Material for the task
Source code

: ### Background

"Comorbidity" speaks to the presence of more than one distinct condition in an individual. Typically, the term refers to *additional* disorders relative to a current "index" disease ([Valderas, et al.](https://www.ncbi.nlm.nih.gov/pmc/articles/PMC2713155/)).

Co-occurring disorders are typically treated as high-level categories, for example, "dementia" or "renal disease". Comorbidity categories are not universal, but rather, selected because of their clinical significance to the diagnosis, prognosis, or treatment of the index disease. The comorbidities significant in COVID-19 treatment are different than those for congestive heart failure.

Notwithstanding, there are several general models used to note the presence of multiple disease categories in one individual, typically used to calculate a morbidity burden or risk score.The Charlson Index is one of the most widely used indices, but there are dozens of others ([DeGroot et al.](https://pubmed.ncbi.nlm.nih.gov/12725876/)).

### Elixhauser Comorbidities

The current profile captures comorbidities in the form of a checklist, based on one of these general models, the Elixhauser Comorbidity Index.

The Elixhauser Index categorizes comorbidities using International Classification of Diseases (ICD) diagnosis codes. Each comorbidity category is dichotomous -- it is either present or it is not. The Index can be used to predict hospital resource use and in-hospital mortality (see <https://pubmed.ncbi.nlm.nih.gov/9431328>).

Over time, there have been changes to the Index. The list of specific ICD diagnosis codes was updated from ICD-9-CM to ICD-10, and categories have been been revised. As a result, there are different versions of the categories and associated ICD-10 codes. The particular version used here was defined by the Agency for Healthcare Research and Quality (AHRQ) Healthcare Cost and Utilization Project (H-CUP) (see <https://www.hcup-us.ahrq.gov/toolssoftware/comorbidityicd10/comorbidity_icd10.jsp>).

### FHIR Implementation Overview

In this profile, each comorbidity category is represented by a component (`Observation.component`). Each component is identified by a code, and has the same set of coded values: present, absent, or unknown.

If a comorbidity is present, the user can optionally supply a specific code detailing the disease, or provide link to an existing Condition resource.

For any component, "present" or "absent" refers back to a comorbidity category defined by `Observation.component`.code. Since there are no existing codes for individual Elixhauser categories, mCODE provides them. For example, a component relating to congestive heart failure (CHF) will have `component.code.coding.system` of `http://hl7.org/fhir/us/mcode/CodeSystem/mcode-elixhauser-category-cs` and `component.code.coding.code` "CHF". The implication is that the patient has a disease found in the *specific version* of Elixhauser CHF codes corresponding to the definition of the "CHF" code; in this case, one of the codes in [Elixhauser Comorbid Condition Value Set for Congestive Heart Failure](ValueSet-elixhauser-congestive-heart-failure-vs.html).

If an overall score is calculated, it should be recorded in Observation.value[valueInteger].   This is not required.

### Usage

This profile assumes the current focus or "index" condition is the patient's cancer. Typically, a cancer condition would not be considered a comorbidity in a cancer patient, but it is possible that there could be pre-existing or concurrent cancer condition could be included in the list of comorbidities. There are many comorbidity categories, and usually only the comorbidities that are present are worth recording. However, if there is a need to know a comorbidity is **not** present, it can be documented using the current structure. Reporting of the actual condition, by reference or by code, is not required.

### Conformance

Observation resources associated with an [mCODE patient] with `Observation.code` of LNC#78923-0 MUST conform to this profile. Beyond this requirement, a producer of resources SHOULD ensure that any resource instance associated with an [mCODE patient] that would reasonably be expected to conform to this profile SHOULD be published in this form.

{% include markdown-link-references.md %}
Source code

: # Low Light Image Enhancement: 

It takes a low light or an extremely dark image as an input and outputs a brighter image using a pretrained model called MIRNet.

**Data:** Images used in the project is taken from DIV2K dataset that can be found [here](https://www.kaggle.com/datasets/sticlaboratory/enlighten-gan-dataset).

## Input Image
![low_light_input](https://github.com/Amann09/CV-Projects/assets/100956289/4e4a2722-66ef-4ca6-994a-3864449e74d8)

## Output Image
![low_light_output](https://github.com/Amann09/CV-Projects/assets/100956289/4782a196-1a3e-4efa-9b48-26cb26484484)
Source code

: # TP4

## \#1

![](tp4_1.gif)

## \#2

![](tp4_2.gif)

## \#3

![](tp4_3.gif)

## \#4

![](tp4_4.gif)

Task instructions
The reply must present every entry, transcribed with its exact wording.

Result for this exercise
Source code

: ### Background

"Comorbidity" speaks to the presence of more than one distinct condition in an individual. Typically, the term refers to *additional* disorders relative to a current "index" disease ([Valderas, et al.](https://www.ncbi.nlm.nih.gov/pmc/articles/PMC2713155/)).

Co-occurring disorders are typically treated as high-level categories, for example, "dementia" or "renal disease". Comorbidity categories are not universal, but rather, selected because of their clinical significance to the diagnosis, prognosis, or treatment of the index disease. The comorbidities significant in COVID-19 treatment are different than those for congestive heart failure.

Notwithstanding, there are several general models used to note the presence of multiple disease categories in one individual, typically used to calculate a morbidity burden or risk score.The Charlson Index is one of the most widely used indices, but there are dozens of others ([DeGroot et al.](https://pubmed.ncbi.nlm.nih.gov/12725876/)).

### Elixhauser Comorbidities

The current profile captures comorbidities in the form of a checklist, based on one of these general models, the Elixhauser Comorbidity Index.

The Elixhauser Index categorizes comorbidities using International Classification of Diseases (ICD) diagnosis codes. Each comorbidity category is dichotomous -- it is either present or it is not. The Index can be used to predict hospital resource use and in-hospital mortality (see <https://pubmed.ncbi.nlm.nih.gov/9431328>).

Over time, there have been changes to the Index. The list of specific ICD diagnosis codes was updated from ICD-9-CM to ICD-10, and categories have been been revised. As a result, there are different versions of the categories and associated ICD-10 codes. The particular version used here was defined by the Agency for Healthcare Research and Quality (AHRQ) Healthcare Cost and Utilization Project (H-CUP) (see <https://www.hcup-us.ahrq.gov/toolssoftware/comorbidityicd10/comorbidity_icd10.jsp>).

### FHIR Implementation Overview

In this profile, each comorbidity category is represented by a component (`Observation.component`). Each component is identified by a code, and has the same set of coded values: present, absent, or unknown.

If a comorbidity is present, the user can optionally supply a specific code detailing the disease, or provide link to an existing Condition resource.

For any component, "present" or "absent" refers back to a comorbidity category defined by `Observation.component`.code. Since there are no existing codes for individual Elixhauser categories, mCODE provides them. For example, a component relating to congestive heart failure (CHF) will have `component.code.coding.system` of `http://hl7.org/fhir/us/mcode/CodeSystem/mcode-elixhauser-category-cs` and `component.code.coding.code` "CHF". The implication is that the patient has a disease found in the *specific version* of Elixhauser CHF codes corresponding to the definition of the "CHF" code; in this case, one of the codes in [Elixhauser Comorbid Condition Value Set for Congestive Heart Failure](ValueSet-elixhauser-congestive-heart-failure-vs.html).

If an overall score is calculated, it should be recorded in Observation.value[valueInteger].   This is not required.

### Usage

This profile assumes the current focus or "index" condition is the patient's cancer. Typically, a cancer condition would not be considered a comorbidity in a cancer patient, but it is possible that there could be pre-existing or concurrent cancer condition could be included in the list of comorbidities. There are many comorbidity categories, and usually only the comorbidities that are present are worth recording. However, if there is a need to know a comorbidity is **not** present, it can be documented using the current structure. Reporting of the actual condition, by reference or by code, is not required.

### Conformance

Observation resources associated with an [mCODE patient] with `Observation.code` of LNC#78923-0 MUST conform to this profile. Beyond this requirement, a producer of resources SHOULD ensure that any resource instance associated with an [mCODE patient] that would reasonably be expected to conform to this profile SHOULD be published in this form.

{% include markdown-link-references.md %}
Source code

: # Low Light Image Enhancement: 

It takes a low light or an extremely dark image as an input and outputs a brighter image using a pretrained model called MIRNet.

**Data:** Images used in the project is taken from DIV2K dataset that can be found [here](https://www.kaggle.com/datasets/sticlaboratory/enlighten-gan-dataset).

## Input Image
![low_light_input](https://github.com/Amann09/CV-Projects/assets/100956289/4e4a2722-66ef-4ca6-994a-3864449e74d8)

## Output Image
![low_light_output](https://github.com/Amann09/CV-Projects/assets/100956289/4782a196-1a3e-4efa-9b48-26cb26484484)
Source code

: # TP4

## \#1

![](tp4_1.gif)

## \#2

![](tp4_2.gif)

## \#3

![](tp4_3.gif)

## \#4

![](tp4_4.gif)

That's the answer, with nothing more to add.